18 czerwca 2012, 20:33
Hej!
Mam takie pytanie do Was, może ktoś będzie mi w stanie pomóc ;)
Chciałabym się pozbyć tłuszczyku z pleców... chodzi mi o te fałdki które robią się na zgięciu w talii pod łopatkami... wiem że stanikiem można je zamaskować, jednak ja chciałabym żeby one po prostu zniknęły i to jak najszybciej!
Baaaardzo proszę o pomoc.
- Dołączył: 2011-12-07
- Miasto: Kraków
- Liczba postów: 1394
18 czerwca 2012, 20:35
O jaa, też mam ten problem!
Dołączam się do pytania
18 czerwca 2012, 20:37
Nie da się "usunąć" tłuszczu miejscowo, tam gdzie sobie wybierzesz. Niestety, ale to zależy od Twojego organizmu i budowy ciała, gdzie najwięcej spala tłuszczu. A żeby go spalić (również z pleców) trzeba ćwiczyć cardio/aerobicznie minimum pół godziny i przy tym stosować odpowiednią dietę. Ćwiczenia cardio to np: pływanie, biegi, rower, rolki, marsz, orbitrek... Ponoć na tułów pomaga hula- hop, ale to formuje, a nie spala tłuszcz, więc bez cardio się nie obejdzie.
- Dołączył: 2011-10-17
- Miasto: Pieszyce
- Liczba postów: 13319
18 czerwca 2012, 20:43
Jak ja Cię rozumiem. Niestety tylko schudnięcie i ćwiczenia cos pomoga.
- Dołączył: 2012-01-08
- Miasto: Kraków
- Liczba postów: 2217
18 czerwca 2012, 20:44
Jeśli nie jesteś szczupła, to schudnij.
Jeśli jesteś szczupła, a mimo tego masz tłuszcz w 'opornych" miejscach, to podobno rozwiązaniem jest liposukcja. Ale nie sprawdzałam ;)
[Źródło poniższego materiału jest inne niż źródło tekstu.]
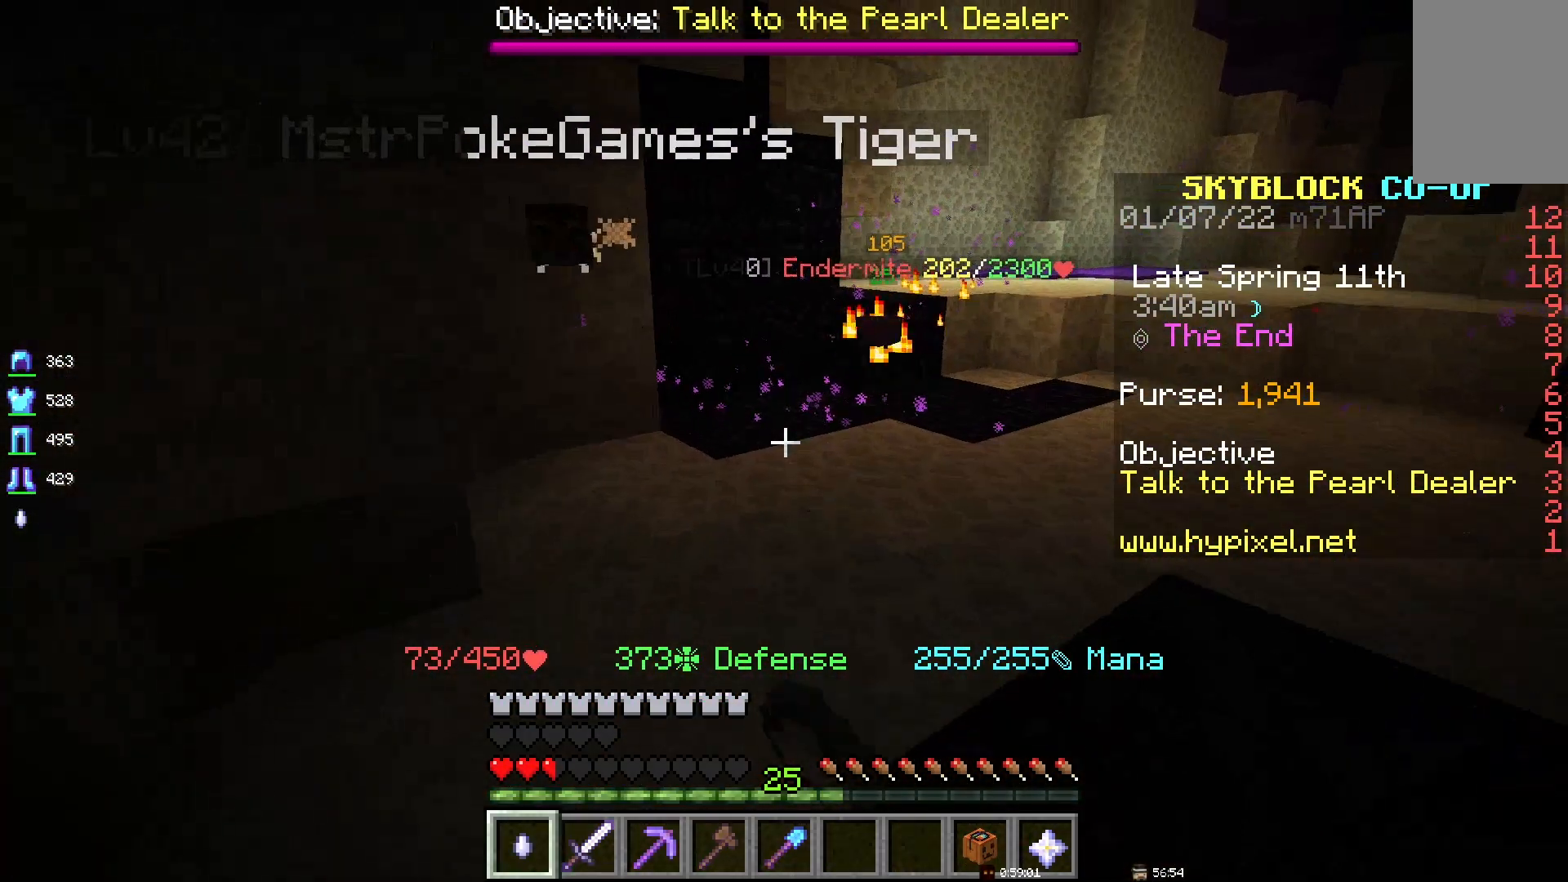
{"keys": [], "mouse": [], "events": [[33, "mouse_left", "up"], [100, "s", "up"]]}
Też mam tłuszczyk na plecach, stawiam na dietę i aeroby. Szczerze mówiąc nie pamiętam, czy ten tłuszczyk też miałam jak byłam szczupła...
18 czerwca 2012, 20:53
O masakra! Pojawiły mi się te fałdki jak przytyłam po świętach tego roku, były straszne! Ale zaczęłam biegać i pływać na basenie na plecach i zeszły :D
- Dołączył: 2007-07-09
- Miasto: Wrocław
- Liczba postów: 4855
18 czerwca 2012, 20:55
Takie tematy nie są usuwane, mimo, iż są dodawane nawet kilka razy dziennie...
I ile można powtarzać, że aby faldki zniknęły trzeba po prostu schudnąć ?!